======== RECORDED INFORMATION ========
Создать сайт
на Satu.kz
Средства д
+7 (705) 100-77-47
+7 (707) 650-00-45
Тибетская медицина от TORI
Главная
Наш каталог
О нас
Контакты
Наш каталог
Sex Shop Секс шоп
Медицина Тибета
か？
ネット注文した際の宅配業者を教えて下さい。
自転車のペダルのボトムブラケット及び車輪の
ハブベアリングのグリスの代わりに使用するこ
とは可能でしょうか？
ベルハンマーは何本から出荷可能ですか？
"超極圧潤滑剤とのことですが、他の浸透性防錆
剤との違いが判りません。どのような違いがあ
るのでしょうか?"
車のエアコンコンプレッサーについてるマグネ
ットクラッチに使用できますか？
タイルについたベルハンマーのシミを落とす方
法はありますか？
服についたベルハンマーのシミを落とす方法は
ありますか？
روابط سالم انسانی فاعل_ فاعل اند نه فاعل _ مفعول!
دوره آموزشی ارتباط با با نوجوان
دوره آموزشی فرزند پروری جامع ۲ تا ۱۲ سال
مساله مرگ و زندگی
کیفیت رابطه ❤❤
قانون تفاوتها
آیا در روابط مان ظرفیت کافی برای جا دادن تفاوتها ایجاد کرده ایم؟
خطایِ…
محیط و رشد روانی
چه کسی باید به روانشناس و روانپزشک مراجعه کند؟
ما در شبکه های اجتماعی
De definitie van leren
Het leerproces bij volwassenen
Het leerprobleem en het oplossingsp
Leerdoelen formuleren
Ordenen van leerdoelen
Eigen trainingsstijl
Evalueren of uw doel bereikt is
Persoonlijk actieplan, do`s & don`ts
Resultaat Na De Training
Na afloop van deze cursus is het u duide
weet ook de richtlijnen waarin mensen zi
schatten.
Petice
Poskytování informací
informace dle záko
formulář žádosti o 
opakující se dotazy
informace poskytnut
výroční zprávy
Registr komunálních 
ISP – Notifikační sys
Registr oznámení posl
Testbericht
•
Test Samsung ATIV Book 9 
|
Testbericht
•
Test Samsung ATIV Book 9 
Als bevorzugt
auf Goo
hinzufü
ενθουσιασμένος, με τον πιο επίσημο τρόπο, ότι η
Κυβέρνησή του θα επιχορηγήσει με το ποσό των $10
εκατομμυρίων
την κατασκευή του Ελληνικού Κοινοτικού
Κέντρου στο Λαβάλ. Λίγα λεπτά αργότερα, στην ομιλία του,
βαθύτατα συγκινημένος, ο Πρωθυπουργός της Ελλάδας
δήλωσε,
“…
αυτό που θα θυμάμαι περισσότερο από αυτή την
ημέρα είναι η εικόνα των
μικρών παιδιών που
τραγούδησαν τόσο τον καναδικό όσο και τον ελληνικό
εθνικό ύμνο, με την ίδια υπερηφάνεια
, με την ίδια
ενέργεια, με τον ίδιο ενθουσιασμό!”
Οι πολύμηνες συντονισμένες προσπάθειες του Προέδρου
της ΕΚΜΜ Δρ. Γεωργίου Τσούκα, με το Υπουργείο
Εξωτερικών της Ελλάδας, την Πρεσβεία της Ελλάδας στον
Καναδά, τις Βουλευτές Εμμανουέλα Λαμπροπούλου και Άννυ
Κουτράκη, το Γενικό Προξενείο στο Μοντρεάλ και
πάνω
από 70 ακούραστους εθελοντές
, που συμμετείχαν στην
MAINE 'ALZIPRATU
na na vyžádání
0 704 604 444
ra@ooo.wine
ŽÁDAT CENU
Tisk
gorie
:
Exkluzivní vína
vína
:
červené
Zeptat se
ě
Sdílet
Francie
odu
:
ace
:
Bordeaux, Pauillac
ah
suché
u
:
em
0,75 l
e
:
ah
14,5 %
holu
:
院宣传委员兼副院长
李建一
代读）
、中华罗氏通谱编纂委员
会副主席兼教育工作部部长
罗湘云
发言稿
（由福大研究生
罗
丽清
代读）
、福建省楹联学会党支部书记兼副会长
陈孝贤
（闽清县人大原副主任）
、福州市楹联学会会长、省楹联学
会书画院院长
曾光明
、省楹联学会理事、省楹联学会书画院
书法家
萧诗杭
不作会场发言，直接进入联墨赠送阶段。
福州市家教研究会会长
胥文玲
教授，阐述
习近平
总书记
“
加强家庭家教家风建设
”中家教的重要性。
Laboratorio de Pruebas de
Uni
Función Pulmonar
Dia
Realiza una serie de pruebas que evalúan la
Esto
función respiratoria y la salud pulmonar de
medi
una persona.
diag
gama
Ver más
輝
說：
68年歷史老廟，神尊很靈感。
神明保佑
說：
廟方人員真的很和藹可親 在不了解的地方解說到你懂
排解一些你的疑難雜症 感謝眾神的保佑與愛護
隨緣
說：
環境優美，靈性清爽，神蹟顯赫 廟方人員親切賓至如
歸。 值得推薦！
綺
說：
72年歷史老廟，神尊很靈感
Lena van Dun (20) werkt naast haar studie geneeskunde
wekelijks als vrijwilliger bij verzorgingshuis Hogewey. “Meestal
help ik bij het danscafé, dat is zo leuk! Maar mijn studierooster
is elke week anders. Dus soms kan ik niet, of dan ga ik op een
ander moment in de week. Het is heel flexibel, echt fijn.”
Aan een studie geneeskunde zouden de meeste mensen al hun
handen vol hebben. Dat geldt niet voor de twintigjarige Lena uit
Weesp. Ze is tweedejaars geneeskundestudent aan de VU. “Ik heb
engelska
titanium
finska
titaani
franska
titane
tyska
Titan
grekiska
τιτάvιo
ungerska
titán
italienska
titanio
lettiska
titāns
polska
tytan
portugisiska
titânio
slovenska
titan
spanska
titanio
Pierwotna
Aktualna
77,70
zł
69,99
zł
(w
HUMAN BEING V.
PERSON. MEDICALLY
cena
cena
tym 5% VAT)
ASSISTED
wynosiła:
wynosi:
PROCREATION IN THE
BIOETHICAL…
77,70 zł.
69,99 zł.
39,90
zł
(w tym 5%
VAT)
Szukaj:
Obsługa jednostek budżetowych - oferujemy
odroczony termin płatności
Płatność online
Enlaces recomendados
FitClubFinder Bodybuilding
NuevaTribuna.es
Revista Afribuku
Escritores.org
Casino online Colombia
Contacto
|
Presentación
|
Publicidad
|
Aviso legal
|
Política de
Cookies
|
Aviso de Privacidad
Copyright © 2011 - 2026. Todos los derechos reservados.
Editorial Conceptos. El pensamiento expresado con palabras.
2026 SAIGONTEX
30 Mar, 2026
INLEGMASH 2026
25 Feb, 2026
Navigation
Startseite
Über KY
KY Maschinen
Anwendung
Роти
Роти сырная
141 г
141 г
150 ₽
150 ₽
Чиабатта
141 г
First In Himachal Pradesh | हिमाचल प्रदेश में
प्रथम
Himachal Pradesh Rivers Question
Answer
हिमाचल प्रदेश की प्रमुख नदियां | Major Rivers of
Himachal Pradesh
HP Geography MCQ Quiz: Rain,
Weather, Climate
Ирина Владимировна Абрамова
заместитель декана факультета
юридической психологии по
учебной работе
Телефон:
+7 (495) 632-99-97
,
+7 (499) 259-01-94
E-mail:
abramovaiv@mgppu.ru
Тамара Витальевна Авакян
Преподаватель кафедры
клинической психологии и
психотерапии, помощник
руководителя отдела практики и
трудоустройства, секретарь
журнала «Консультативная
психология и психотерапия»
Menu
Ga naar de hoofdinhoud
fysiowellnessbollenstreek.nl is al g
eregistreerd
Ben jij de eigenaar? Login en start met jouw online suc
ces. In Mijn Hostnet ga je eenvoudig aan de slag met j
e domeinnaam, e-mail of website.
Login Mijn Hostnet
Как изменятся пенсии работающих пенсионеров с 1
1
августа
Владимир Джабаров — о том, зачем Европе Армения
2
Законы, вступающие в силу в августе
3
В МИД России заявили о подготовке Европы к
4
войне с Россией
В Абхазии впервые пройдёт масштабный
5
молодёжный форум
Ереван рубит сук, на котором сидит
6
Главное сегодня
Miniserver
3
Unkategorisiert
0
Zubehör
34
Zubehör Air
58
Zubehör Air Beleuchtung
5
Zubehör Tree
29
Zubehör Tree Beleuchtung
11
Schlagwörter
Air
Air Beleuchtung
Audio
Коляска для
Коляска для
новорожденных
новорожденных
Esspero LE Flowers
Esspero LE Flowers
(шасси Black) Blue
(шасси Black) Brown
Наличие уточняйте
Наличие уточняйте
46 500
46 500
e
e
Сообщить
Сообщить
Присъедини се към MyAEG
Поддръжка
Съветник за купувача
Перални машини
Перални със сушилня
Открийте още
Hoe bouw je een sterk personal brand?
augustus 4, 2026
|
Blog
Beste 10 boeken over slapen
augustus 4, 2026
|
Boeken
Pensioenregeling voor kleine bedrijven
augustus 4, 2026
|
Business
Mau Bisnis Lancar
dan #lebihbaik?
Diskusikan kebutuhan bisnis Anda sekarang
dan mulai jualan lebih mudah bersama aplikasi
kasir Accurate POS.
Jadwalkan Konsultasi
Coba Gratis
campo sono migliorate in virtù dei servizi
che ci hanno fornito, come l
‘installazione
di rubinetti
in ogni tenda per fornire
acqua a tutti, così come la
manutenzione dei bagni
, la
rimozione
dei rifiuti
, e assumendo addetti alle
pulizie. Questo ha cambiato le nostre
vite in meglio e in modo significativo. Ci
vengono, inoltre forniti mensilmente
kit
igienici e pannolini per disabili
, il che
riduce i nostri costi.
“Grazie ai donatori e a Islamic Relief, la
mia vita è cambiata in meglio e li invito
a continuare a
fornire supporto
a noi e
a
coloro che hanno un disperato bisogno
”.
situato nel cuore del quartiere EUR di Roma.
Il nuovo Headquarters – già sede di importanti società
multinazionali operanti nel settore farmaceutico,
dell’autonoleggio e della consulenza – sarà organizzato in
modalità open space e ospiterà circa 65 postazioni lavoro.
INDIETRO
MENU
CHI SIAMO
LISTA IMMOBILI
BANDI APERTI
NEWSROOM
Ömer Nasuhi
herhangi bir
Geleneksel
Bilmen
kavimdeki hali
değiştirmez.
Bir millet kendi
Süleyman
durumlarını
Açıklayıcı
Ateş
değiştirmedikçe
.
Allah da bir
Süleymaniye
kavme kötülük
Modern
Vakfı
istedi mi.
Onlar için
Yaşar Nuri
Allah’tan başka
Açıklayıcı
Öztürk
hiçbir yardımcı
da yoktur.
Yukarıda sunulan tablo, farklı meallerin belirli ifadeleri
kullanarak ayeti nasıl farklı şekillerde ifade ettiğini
========
Convert the lines from the start of the source records through the line containing "Na afloop van deze cursus is het u duide" into a numbered list, omitting any blank lines.

▸ RESULT OF THE EXERCISE
1. Создать сайт
2. на Satu.kz
3. Средства д
4. +7 (705) 100-77-47
5. +7 (707) 650-00-45
6. Тибетская медицина от TORI
7. Главная
8. Наш каталог
9. О нас
10. Контакты
11. Наш каталог
12. Sex Shop Секс шоп
13. Медицина Тибета
14. か？
15. ネット注文した際の宅配業者を教えて下さい。
16. 自転車のペダルのボトムブラケット及び車輪の
17. ハブベアリングのグリスの代わりに使用するこ
18. とは可能でしょうか？
19. ベルハンマーは何本から出荷可能ですか？
20. "超極圧潤滑剤とのことですが、他の浸透性防錆
21. 剤との違いが判りません。どのような違いがあ
22. るのでしょうか?"
23. 車のエアコンコンプレッサーについてるマグネ
24. ットクラッチに使用できますか？
25. タイルについたベルハンマーのシミを落とす方
26. 法はありますか？
27. 服についたベルハンマーのシミを落とす方法は
28. ありますか？
29. روابط سالم انسانی فاعل_ فاعل اند نه فاعل _ مفعول!
30. دوره آموزشی ارتباط با با نوجوان
31. دوره آموزشی فرزند پروری جامع ۲ تا ۱۲ سال
32. مساله مرگ و زندگی
33. کیفیت رابطه ❤❤
34. قانون تفاوتها
35. آیا در روابط مان ظرفیت کافی برای جا دادن تفاوتها ایجاد کرده ایم؟
36. خطایِ…
37. محیط و رشد روانی
38. چه کسی باید به روانشناس و روانپزشک مراجعه کند؟
39. ما در شبکه های اجتماعی
40. De definitie van leren
41. Het leerproces bij volwassenen
42. Het leerprobleem en het oplossingsp
43. Leerdoelen formuleren
44. Ordenen van leerdoelen
45. Eigen trainingsstijl
46. Evalueren of uw doel bereikt is
47. Persoonlijk actieplan, do`s & don`ts
48. Resultaat Na De Training
49. Na afloop van deze cursus is het u duide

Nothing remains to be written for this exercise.